**The data:**
BEGIN
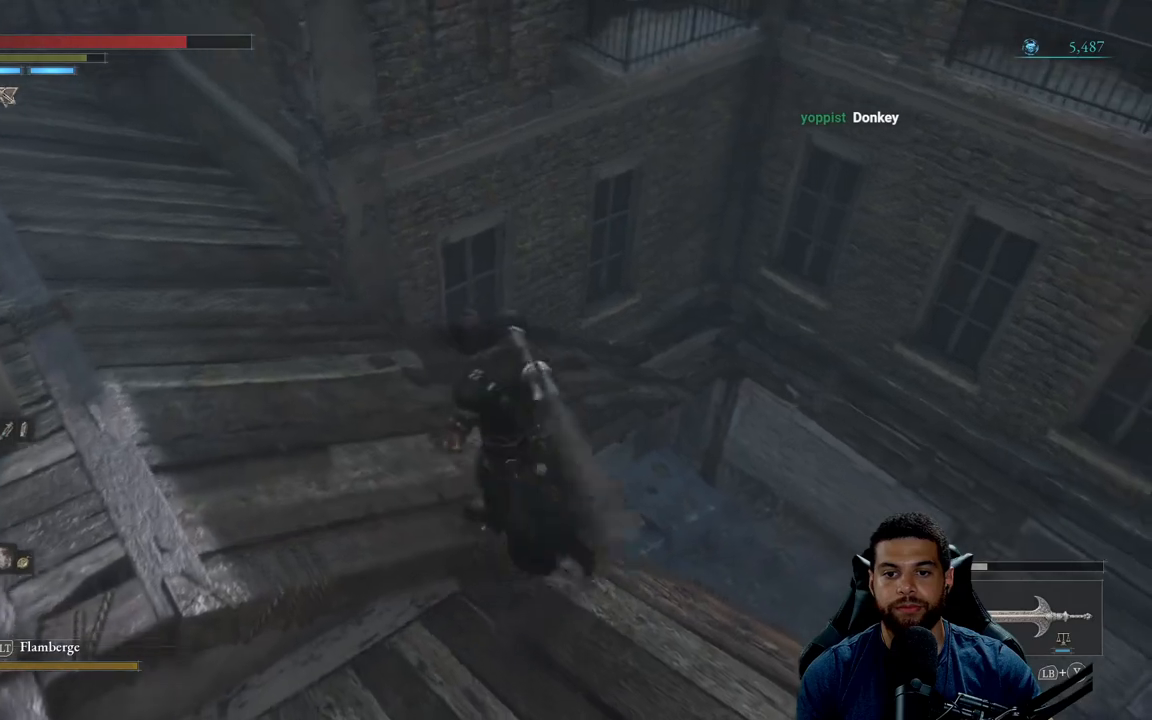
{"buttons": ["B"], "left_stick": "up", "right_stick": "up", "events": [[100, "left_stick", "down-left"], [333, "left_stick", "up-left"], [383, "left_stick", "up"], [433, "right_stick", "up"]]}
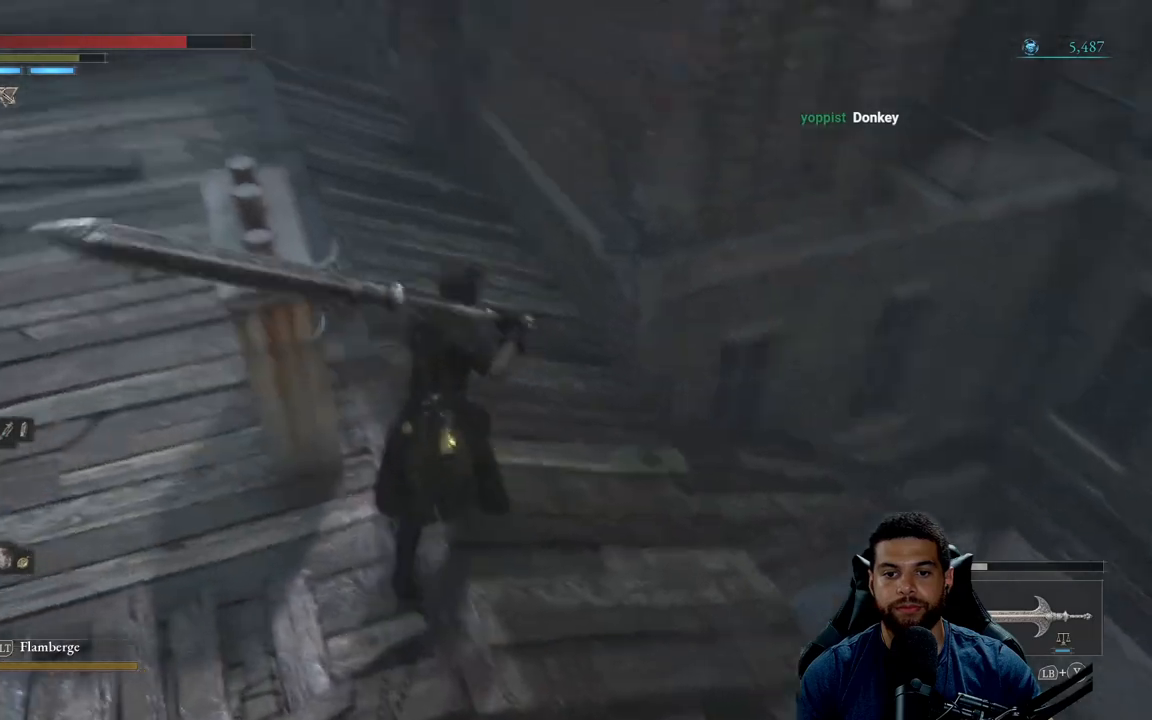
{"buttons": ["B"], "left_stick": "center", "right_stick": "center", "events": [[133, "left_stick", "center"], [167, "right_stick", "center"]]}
END
BEGIN
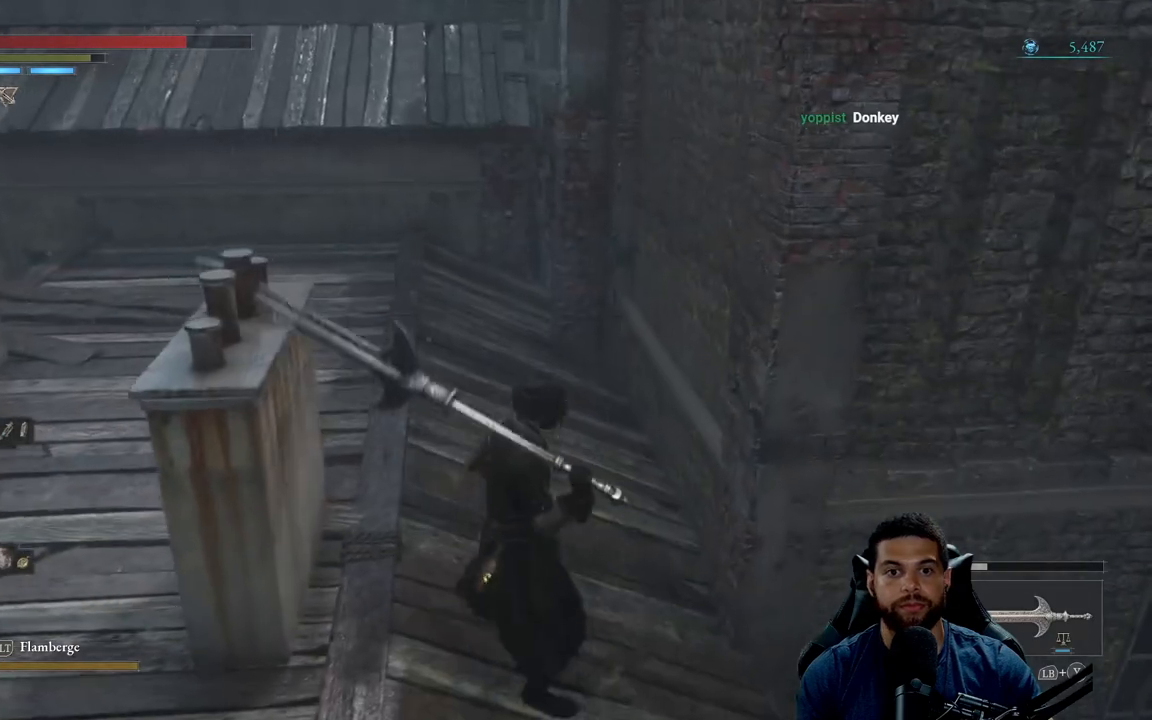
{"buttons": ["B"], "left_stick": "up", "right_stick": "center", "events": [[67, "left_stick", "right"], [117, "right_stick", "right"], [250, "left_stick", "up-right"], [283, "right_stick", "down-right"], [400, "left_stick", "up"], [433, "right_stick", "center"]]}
END
**What needs to be done:** Within the data above, how many lines include the word "down"? Respond with the number only.

**Output below:** 2